The tenth floor was plunged into darkness, and it took a few moments for her eyes to adjust. Her heart jumped as the staircase rattled, and pinpricks of alarm shivered down her arms. She backed herself into the small space underneath the staircase and covered herself with a sheet. A thud, and footsteps padded over the dusty sheets. The tickling scent of pine assaulted her nostrils, and once again, she held her breath. The wolf. She thought fast. It would be suspicious if she was hiding, better to continue with her deception. Pulling the sheet off slowly, she waited a moment, and stepped out.

‘Oh, excuse me, I was just about to leave,’ she said, balancing the box on her hips. He turned to face her, eyes narrowed.

‘Ah, it’s you. Find your tools, did you?’ He indicated the box.

‘Yes. Sorry to be so much trouble,’ she said. He stood right between her and the lift. She leaned back slightly, trying to look relaxed.

‘You haven’t seen anyone else around here?’

‘Someone else? No. I did hear a strange noise – over there,’ she said, pointing towards the exit down the corridor.

‘Interesting. Well, I mustn’t keep you.’ He scanned her again, with calculating eyes. A shiver threatened to make its way down her spine. Finally, he nodded, and made way for her. As she passed, he seemed to lean in a little closer, as if he was trying to place her scent. ‘Wait,’ he said.

She froze. ‘Yes?’

‘May I check your box before you leave? Just a precaution.’

Her grip on the box tightened. ‘Oh, it’s just tools. But sure.’ She released her grip and passed the box over. He put it on a small trestle table and checked the top layer, underneath the sheet. He picked up a wrench, balancing it in his hand. Swallowing, she watched as he put it back in the box and picked up another tool. Frowning, he held it up.

‘What is this?’

‘Uh, a multifunctional plier cutter. I modified it myself.’ She wasn’t lying. It had saved her many a time she needed to cut windows for some of her great escapes.

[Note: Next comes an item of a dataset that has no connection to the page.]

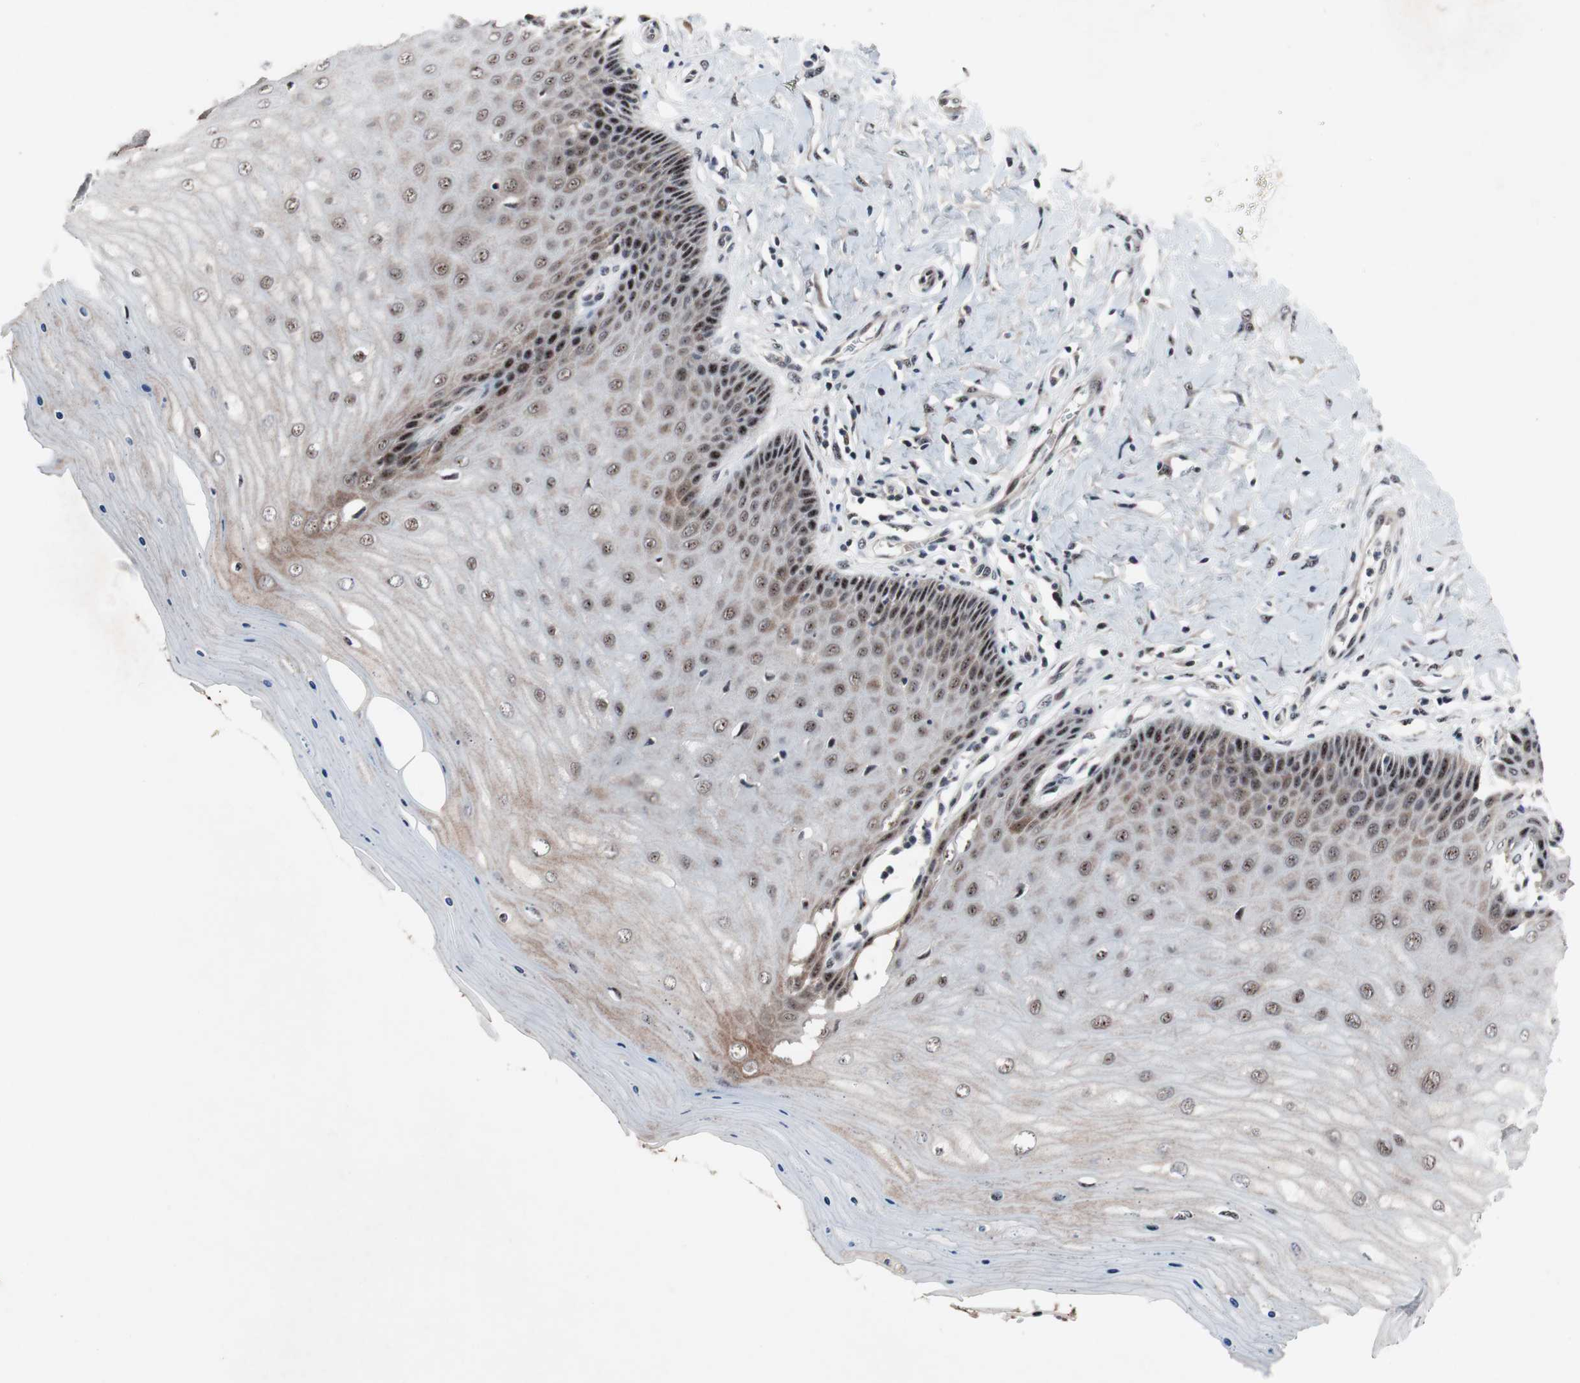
{"staining": {"intensity": "moderate", "quantity": ">75%", "location": "nuclear"}, "tissue": "cervix", "cell_type": "Glandular cells", "image_type": "normal", "snomed": [{"axis": "morphology", "description": "Normal tissue, NOS"}, {"axis": "topography", "description": "Cervix"}], "caption": "Immunohistochemical staining of benign human cervix displays medium levels of moderate nuclear expression in about >75% of glandular cells. (brown staining indicates protein expression, while blue staining denotes nuclei).", "gene": "PINX1", "patient": {"sex": "female", "age": 55}}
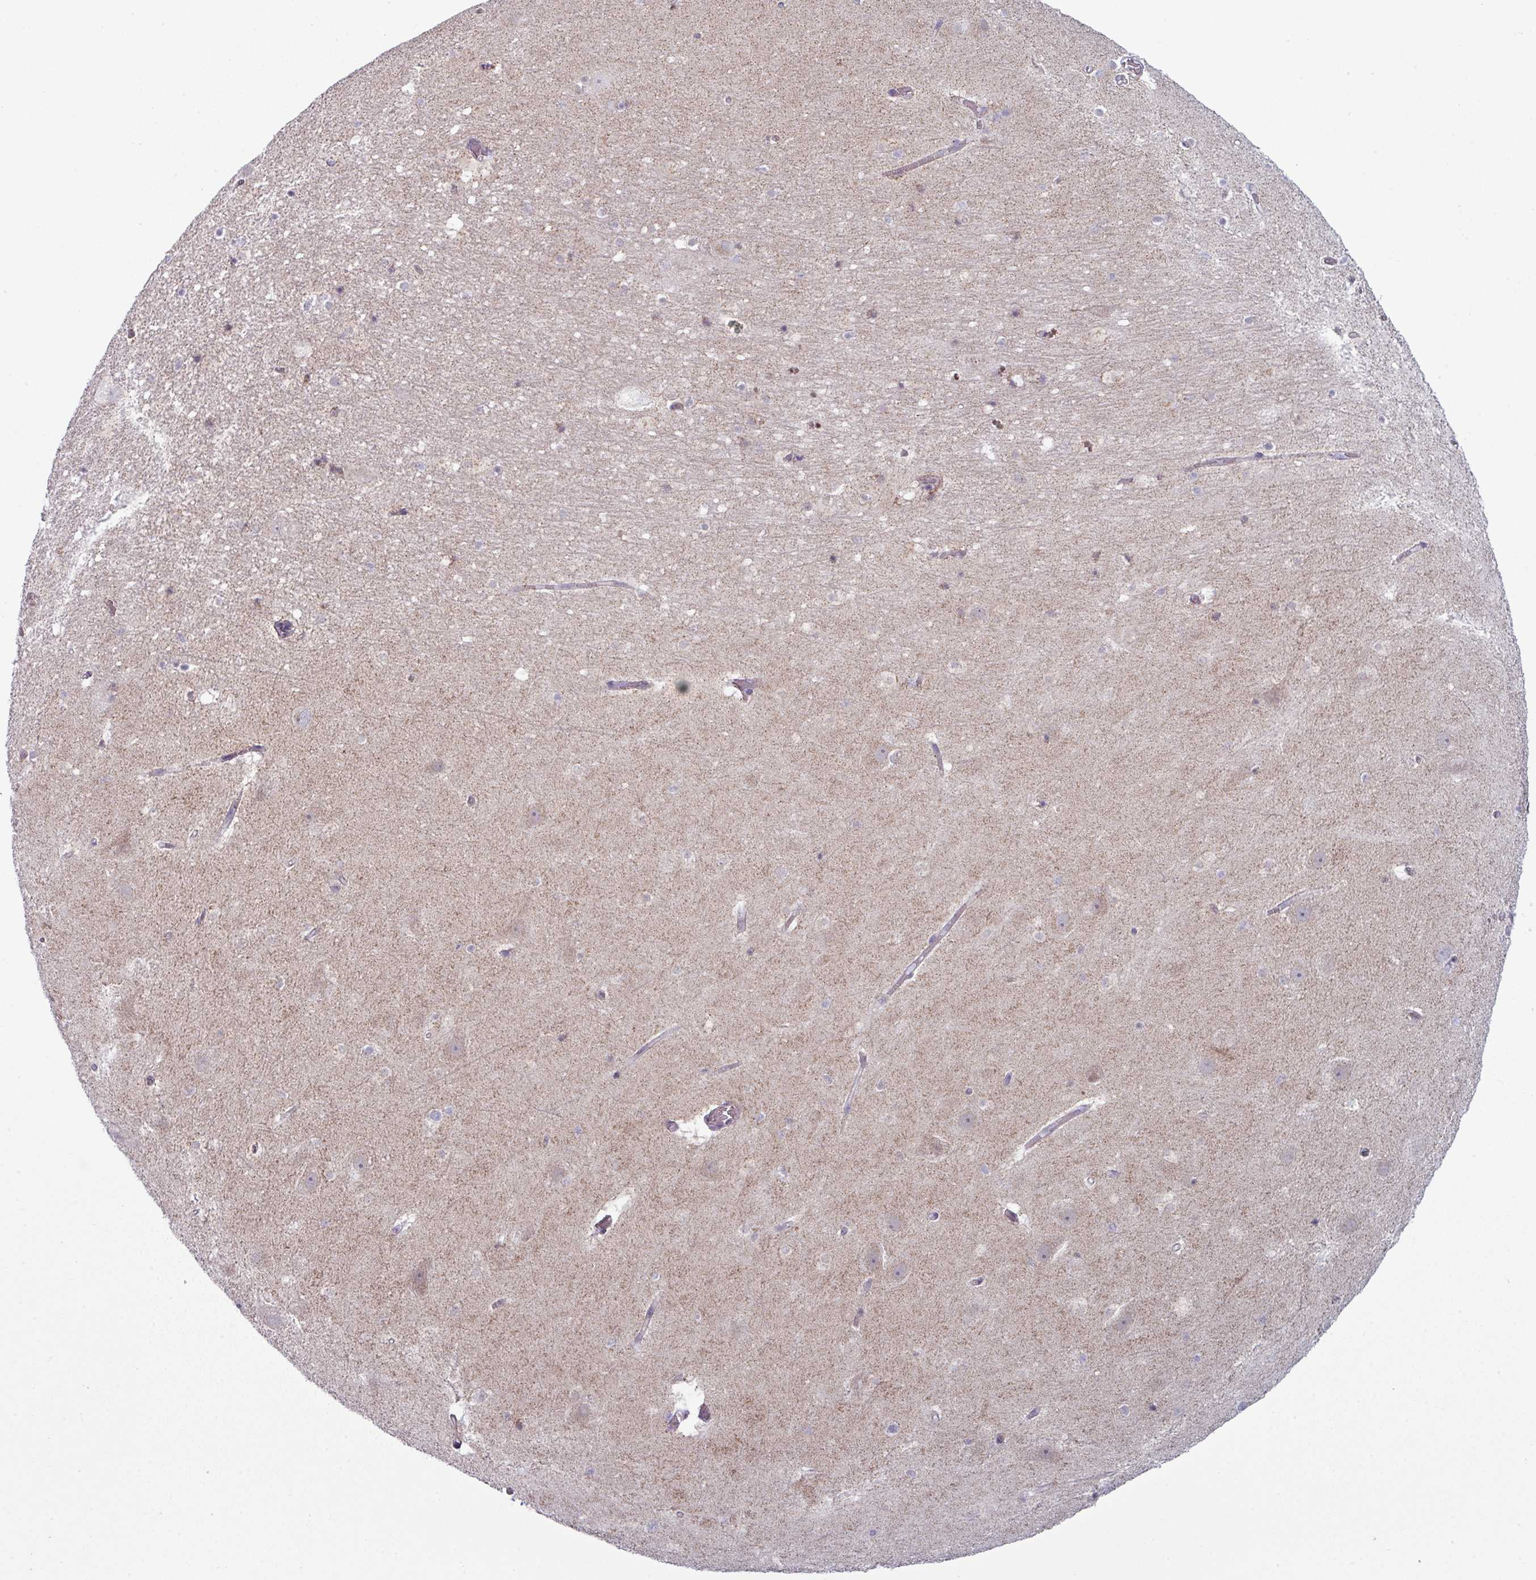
{"staining": {"intensity": "weak", "quantity": "25%-75%", "location": "cytoplasmic/membranous"}, "tissue": "hippocampus", "cell_type": "Glial cells", "image_type": "normal", "snomed": [{"axis": "morphology", "description": "Normal tissue, NOS"}, {"axis": "topography", "description": "Hippocampus"}], "caption": "Hippocampus stained with DAB IHC shows low levels of weak cytoplasmic/membranous staining in about 25%-75% of glial cells.", "gene": "ZNF615", "patient": {"sex": "male", "age": 37}}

‘Interesting.’ As he was just about to pull the rest of the pile up, she gasped. His head snapped round.

‘Oh! I just – I just saw a shadow. Over there.’ She pointed to the other end of the corridor again. ‘It looked like – a – you’ll laugh.’

‘Like a what?’

‘A fox or something. I hope you don’t have an infestation,’ she said. ‘They can be vicious. I once had to work on a site overrun by them. We had such trouble, but it turned out that we’d been building over a nest. It’s unfair to label them as pests when we’re building over their homes. But, yes, so vicious when cornered.’ She sighed. ‘You better call pest removal. Just to be on the safe side.’

The wolf’s nose was wrinkled, as if he smelled something bad. ‘Yes, you’re right. Foxes are a menace,’ he said. He took a cursory glance at the box. ‘Well, all seems to be in order. You can go,’ he said. He handed it back to her, and rubbed his hands on a handkerchief. The static of his gaze followed her all the way down to where the lift stood open.

It wasn’t until the doors closed that she exhaled in one long gust. As the numbers rolled down, she couldn’t get the sense of being marked out of her mind. It was only her acting skills and her cunning that got her out of these situations. Her mother had drilled into her the importance of keeping a sharp mind and a keen eye. Survival depended on it, in a world of wolf packs and cat prides.

The security guard was still out. The screens had gone black, but maybe he would put it down to a power cut. Better that than have him awake to a looped image. Out on the street, she pulled up her hood, and strolled down the silver-lit street towards Bloomsbury, and The Green Fairy café. Her client was waiting. She broke into a smile, and fled towards her quarry.